* [EXERCISE DIRECTIONS] Retype everything in the records from the line containing "col_2, col_6, col_11, col_7, col_3, col_4" down through the line containing "To the nearest percent, what portion", keeping each line as it appears.

Chart comprehension records:
··········

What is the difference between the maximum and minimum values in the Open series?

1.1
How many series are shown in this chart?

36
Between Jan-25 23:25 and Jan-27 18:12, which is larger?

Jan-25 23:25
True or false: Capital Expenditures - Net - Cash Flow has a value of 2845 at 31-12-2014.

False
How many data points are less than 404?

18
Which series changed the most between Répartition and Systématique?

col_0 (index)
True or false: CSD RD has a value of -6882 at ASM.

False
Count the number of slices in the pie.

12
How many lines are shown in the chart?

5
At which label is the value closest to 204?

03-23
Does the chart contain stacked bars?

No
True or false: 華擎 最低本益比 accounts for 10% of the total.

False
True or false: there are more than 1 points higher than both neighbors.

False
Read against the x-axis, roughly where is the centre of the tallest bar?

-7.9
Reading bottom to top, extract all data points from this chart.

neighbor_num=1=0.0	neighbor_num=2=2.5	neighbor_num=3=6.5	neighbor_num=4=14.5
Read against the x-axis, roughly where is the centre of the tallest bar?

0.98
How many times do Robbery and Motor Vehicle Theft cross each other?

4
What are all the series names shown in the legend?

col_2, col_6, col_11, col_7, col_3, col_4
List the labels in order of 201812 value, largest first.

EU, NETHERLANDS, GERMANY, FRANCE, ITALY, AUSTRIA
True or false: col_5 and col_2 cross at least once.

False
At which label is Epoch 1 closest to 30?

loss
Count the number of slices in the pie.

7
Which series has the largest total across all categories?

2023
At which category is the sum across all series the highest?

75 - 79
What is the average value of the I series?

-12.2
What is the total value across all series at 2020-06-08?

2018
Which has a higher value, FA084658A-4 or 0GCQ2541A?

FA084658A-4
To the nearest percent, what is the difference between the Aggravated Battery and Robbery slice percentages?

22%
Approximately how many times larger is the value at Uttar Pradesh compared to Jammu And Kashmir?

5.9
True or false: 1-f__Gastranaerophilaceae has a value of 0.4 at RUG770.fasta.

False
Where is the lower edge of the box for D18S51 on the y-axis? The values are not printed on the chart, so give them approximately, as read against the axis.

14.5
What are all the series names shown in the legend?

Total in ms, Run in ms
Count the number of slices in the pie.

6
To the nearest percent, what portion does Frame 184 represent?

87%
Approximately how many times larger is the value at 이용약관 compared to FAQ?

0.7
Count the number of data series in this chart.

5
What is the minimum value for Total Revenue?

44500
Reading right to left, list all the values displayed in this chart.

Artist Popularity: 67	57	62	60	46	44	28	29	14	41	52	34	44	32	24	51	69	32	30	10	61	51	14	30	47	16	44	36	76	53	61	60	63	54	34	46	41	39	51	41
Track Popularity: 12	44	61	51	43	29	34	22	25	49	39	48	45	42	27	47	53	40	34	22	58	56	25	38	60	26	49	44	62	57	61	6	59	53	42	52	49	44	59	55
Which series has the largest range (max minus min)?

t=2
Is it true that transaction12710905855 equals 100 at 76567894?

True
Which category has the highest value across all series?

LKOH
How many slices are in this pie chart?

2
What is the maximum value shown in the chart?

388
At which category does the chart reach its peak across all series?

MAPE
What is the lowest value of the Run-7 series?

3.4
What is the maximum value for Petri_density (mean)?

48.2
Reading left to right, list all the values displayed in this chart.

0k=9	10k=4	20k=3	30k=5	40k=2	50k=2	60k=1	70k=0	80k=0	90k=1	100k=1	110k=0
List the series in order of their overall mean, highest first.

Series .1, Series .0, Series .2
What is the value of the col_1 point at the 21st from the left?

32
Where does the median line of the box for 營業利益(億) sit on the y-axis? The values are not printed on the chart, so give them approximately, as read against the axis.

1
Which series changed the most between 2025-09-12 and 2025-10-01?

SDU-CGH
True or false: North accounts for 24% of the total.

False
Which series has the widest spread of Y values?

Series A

··········

* [TASK SOLUTION]
col_2, col_6, col_11, col_7, col_3, col_4
List the labels in order of 201812 value, largest first.

EU, NETHERLANDS, GERMANY, FRANCE, ITALY, AUSTRIA
True or false: col_5 and col_2 cross at least once.

False
At which label is Epoch 1 closest to 30?

loss
Count the number of slices in the pie.

7
Which series has the largest total across all categories?

2023
At which category is the sum across all series the highest?

75 - 79
What is the average value of the I series?

-12.2
What is the total value across all series at 2020-06-08?

2018
Which has a higher value, FA084658A-4 or 0GCQ2541A?

FA084658A-4
To the nearest percent, what is the difference between the Aggravated Battery and Robbery slice percentages?

22%
Approximately how many times larger is the value at Uttar Pradesh compared to Jammu And Kashmir?

5.9
True or false: 1-f__Gastranaerophilaceae has a value of 0.4 at RUG770.fasta.

False
Where is the lower edge of the box for D18S51 on the y-axis? The values are not printed on the chart, so give them approximately, as read against the axis.

14.5
What are all the series names shown in the legend?

Total in ms, Run in ms
Count the number of slices in the pie.

6
To the nearest percent, what portion does Frame 184 represent?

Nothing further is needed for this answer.